Limitation: This is a static, manual, one-time verification for integrity, not a dynamic access control model.

2. Secure Communications in Uncontrolled Environments

For external communications where a military’s own secure email system (using a centralized PKI/Certificate Authority) is unavailable or compromised, PGP (which uses WoT for key distribution) remains a strong tool for encryption and non-repudiation.

Scenario: A unit needs to securely communicate with a journalist, an academic, or a friendly non-governmental organization (NGO) using publicly available, end-to-end encrypted email.

Use Case: The PGP/WoT mechanism is used solely for secure key exchange and message encryption/signing between the parties. The military personnel would carefully establish a strong, verified “ring of trust” with those specific external parties to ensure they are encrypting to the correct key.

Limitation: This only secures the data in transit and the sender’s identity for that message. It is entirely outside the Zero Trust control plane of the military’s internal network.

Web of Trust

In the previous section, we talked about “Signing”, this time we will tackle establishing Web of Trust. This is a necessary concept before we proceed with encrypting files.

Establish Your Own Web-of-Trust

In GPG’s Web-of-Trust (WoT) model, trust is decentralized and peer-to-peer, rather than hierarchical. It is critical to not place inherent trust in a central source of data (such as a key server) when importing a public key. Instead, you must explicitly establish trust by verifying the key owner’s identity and then cryptographically signing their key.

However, this differs fundamentally from the modern Zero Trust security model, which operates on the principle of “never trust, always verify” for all access requests to a network or resource, eliminating implicit trust entirely, regardless of identity or location.

Info

For us to be able to encrypt document for someone or for several people, we need to have a copy of their Public Keys first. We need to import their Public Keys and certify it locally on the machine we will use to encrypt the data.

Other People’s Public Key

Where do Public Keys come from?

They come from people we trust. We have to help or teach one-another how to generate their Key-Pair and how to use it correctly.

After generating a Public Key, we can either submit it to a Key Server or pass it in a way we can have initial confirmation that we are getting the Public Key of the correct person.

Certifying someone’s Public Key in your setup allows you to Sign/Encrypt documents specifically to the Public Keys that you trust.

Only the people who has the Private Key or the Public Keys you certify can decrypt the encrypted files.

Note: The Advanced section is expanded and the checkbox for “Certify for everyone to see (exportable)” is unchecked because in this Trust Model, we discourage people from trusting someone just because we trust the key. Complexity and individual verification ensures better confidentiality and integrity. At this point Availability can be a liability in certain Operational Security contexts.

Certify - Trust a Public Key

If you are encrypting document/s, ensure that “Encrypt for me” is checked. And that you have already imported the Public Key of the person you are encrypting a document for.

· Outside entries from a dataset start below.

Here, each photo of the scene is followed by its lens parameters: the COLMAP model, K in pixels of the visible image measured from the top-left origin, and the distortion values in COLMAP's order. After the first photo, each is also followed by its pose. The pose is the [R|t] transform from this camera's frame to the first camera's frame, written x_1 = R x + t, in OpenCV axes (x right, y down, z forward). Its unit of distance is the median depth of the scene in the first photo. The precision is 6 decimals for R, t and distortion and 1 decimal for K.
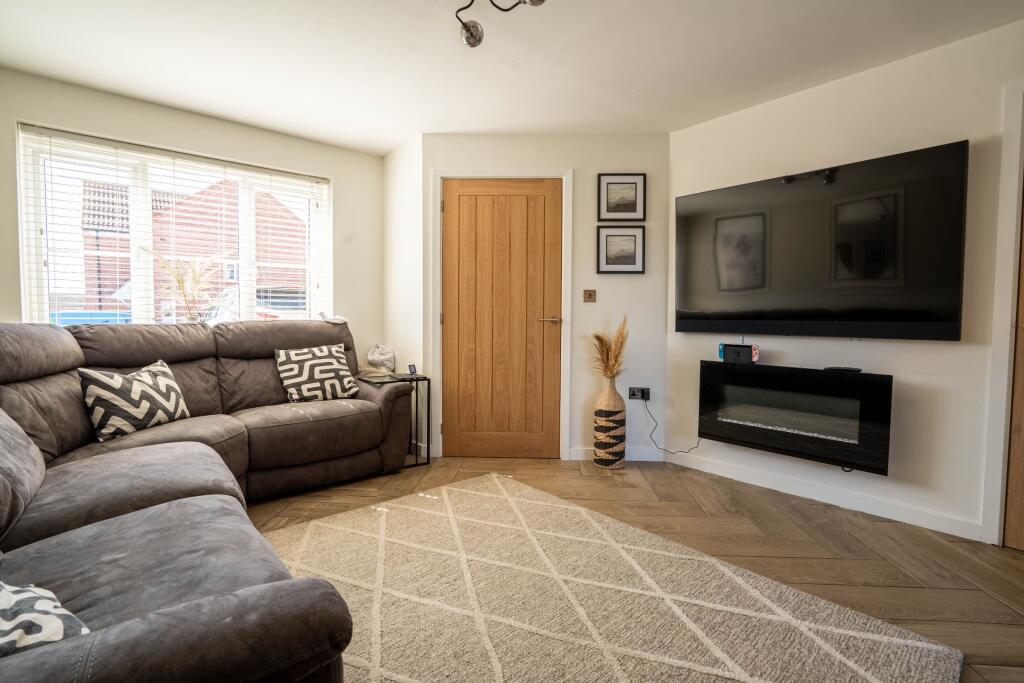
lens RADIAL K [[481.3, 0, 502.7], [0, 481.3, 339.2], [0, 0, 1]] dist [-0.042960, 0.012526]
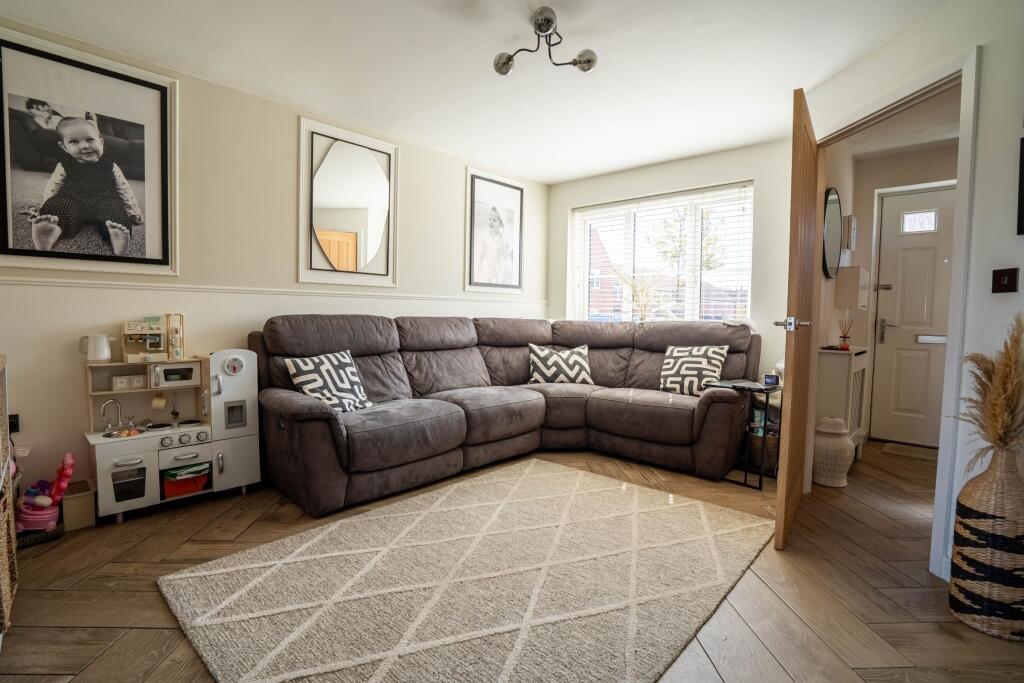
lens RADIAL K [[481.3, 0, 502.5], [0, 481.3, 342.2], [0, 0, 1]] dist [-0.042960, 0.012526]
pose [[0.110288, 0.053464, -0.992461, 0.730128], [-0.060345, 0.997070, 0.047006, -0.020197], [0.992066, 0.054706, 0.113192, 0.500708]]
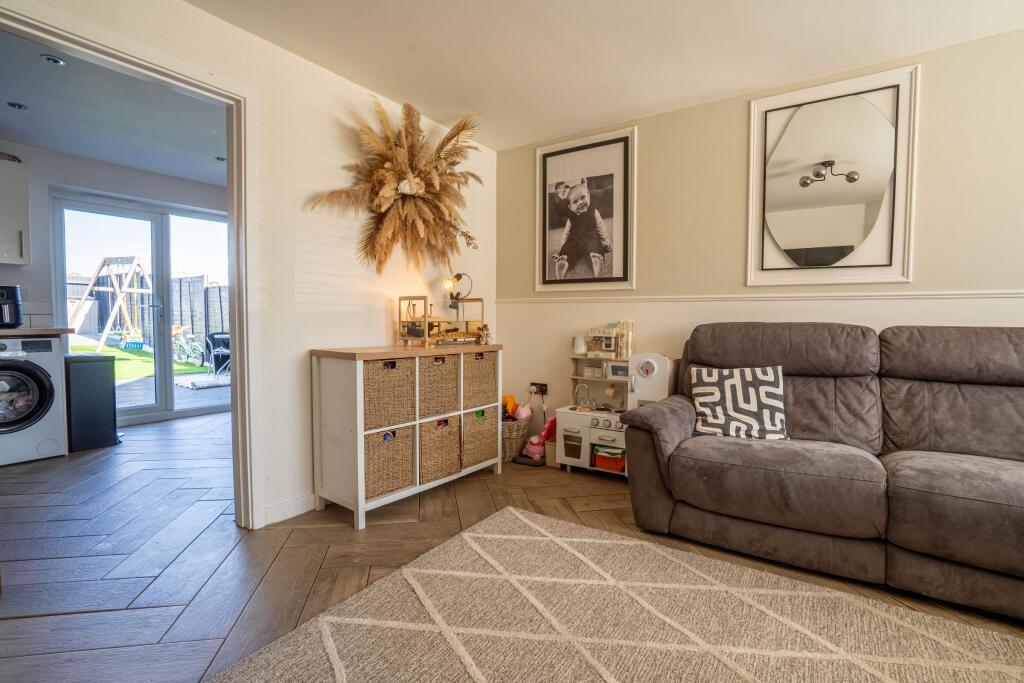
lens RADIAL K [[481.3, 0, 514.2], [0, 481.3, 340.2], [0, 0, 1]] dist [-0.042960, 0.012526]
pose [[-0.961717, 0.001906, -0.274038, 0.314203], [-0.023740, 0.995637, 0.090238, -0.043238], [0.273015, 0.093289, -0.957476, 0.971456]]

If you have generated your Key Pair following the steps or example above, it should have a passphrase and Two-Factor will be taking effect. We can not certify a Public Key if we do not own or know the passphrase of the Private Key on our machine. The screenshot of the dialog below will be how it will look like when it prompts for a password.

Public Keyring

The screenshot below will be how approximately it will look like after you import someone else’s Public Key into your Public Keyring.

Note the “Output files/folder” directory in Fig. 20 so you know where the encrypted file will be and click “Sign / Encrypt” button.

The encrypted data will be at the designated directory and will be ready for you to distribute or disseminate.